Ralph Waldo Emerson once said, “Do not go where the path may lead, go instead where there is no path and leave a trail.”
As I reflect on both this quote and my own teaching practices, I am reminded of some big adjustments made to my own teaching this year. These changes, though difficult, have added rich peer to peer discourse opportunities for students and compelled me to interact more with students in a positive manner, thus allowing increased opportunities for students to be pushed and excel to new levels.
When is the last time you have truly reflected on your teaching experiences? What is one thing you can do at this mid-year point to step out of your comfort zone and enhance your day to day teaching?
Horace Mann once said, “A teacher who is attempting to teach without inspiring the pupil with a desire to learn is hammering on cold iron.”
What opportunities are you providing for students to feel inspired? What are you doing to keep that sense of desire for learning alive in your students?
Forest Witcraft once said, “A hundred years from now, it will not matter what kind of car I drove, what kind of house I lived in, how much money I had in the bank….but the world may be a better place because I made a difference in the life of a child.”
Think about all the ways you have made a difference in the life of a child. Focus on one student this week and think about what you might do to make a difference for him/her.
As I begin the first day of school tomorrow, I am beginning to think about Hopes and Dreams for my new class.
I dream that I can create a learning environment in which they will all be successful in their own way. I hope to motivate, inspire, encourage, and celebrate.
What are your hopes and dreams for the new school year?
As you begin to prepare for a new year ahead of us, think about what you can do to get every student, even the most reluctant ones, to participate in class discussions and take an active role in their academic success, especially as you begin to build rapport and establish expectations.
Often times, I usually ask their opinions about things, particularly around the issue of homework and testing. My thoughts on homework seem to change every year, often based on the class dynamic at that time. Some years, homework weighs heavy while others it is a less of an issue with students and families.
Throughout my teaching career I have learned there is not a “one size” fits all approach to homework.

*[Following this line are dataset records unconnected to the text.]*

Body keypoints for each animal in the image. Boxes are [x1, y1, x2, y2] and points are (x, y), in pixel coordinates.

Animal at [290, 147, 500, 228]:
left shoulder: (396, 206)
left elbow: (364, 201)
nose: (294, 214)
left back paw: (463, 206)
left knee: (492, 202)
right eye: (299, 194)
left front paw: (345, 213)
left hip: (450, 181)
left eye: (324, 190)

If anything, homework assignments should be differentiated and based solely on student need.
Unfortunately this is not always an easy task to accomplish, as certain things need to be considered when assigning homework assignments:
- Be reasonable with the amount of time you are expecting from students and families to complete assignments
- Homework should be assigned to either reinforce or practice previously leaned skills and concepts
- Homework should not be used in a punitive manner
What kinds of things can you do that will allow students to be successful with homework? Is there a homework expectation and/or routine that needs to be explicitly taught and/or shared with families? What will you do to hold students accountable for completing homework assignments?

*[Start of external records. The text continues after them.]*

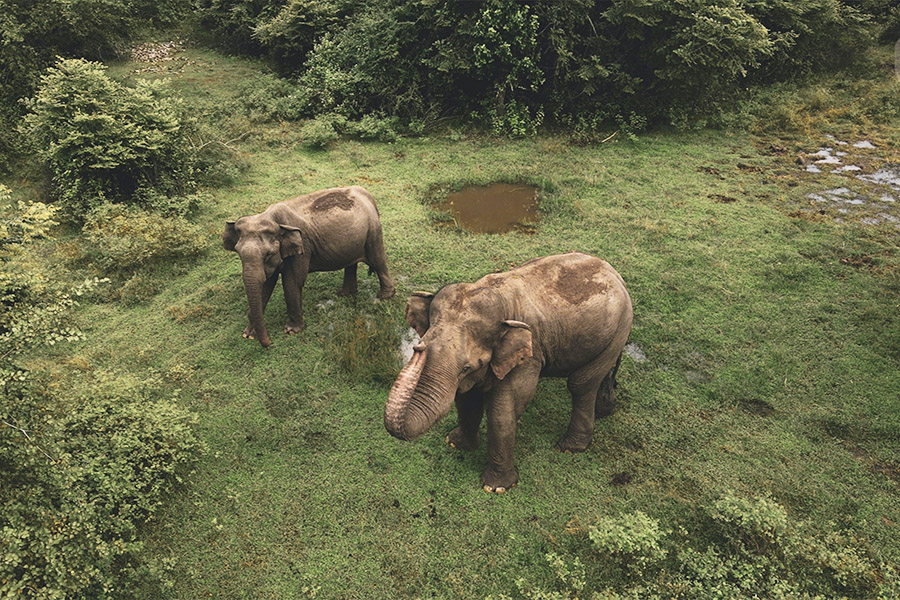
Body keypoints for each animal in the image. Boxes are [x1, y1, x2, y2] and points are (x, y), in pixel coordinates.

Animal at [224, 186, 395, 347]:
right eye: (238, 253)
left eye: (268, 254)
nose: (269, 343)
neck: (271, 218)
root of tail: (367, 194)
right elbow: (266, 284)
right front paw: (248, 334)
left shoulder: (302, 247)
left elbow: (292, 281)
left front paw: (291, 331)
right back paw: (345, 294)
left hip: (373, 231)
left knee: (378, 260)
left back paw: (384, 297)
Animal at [384, 252, 632, 492]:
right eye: (420, 343)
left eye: (467, 367)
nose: (418, 349)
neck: (497, 295)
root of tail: (616, 274)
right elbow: (467, 399)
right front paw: (455, 443)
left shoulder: (529, 355)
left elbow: (504, 410)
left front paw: (496, 487)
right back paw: (605, 410)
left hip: (620, 327)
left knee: (581, 383)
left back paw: (569, 447)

Think about your classroom expectations. Most, if not all, of us expect our students to be respectful. Think about all that respect entails. It is important to remember that this always begins with us. Our students are always watching.
Think about your “grand plan” each day as you walk into the classroom, aside from your daily lesson plans. What happens when things don’t go as planned (i.e. constant interruptions, an unexpected visit by a parent, a meeting with the principal regarding your evaluation, etc.)? How do you react with your students and/or colleagues in these situations? While you might feel frustrated and/or angry, think about those things your students face every day which they have no control over. The most important thing to remember is to always stay calm and quiet not to forget that your students are watching.
Marcel Proust once said, “Let us be GRATEFUL to people who make us happy; they are the charming gardeners who make our souls BLOSSOM.”
What have you done recently to show your students and/or families how grateful you are for working with them? What are you doing to make your students and/or families happy? What are you doing to cultivate your student’s growth and success? Take a minute to invite your parents in to share all the successes.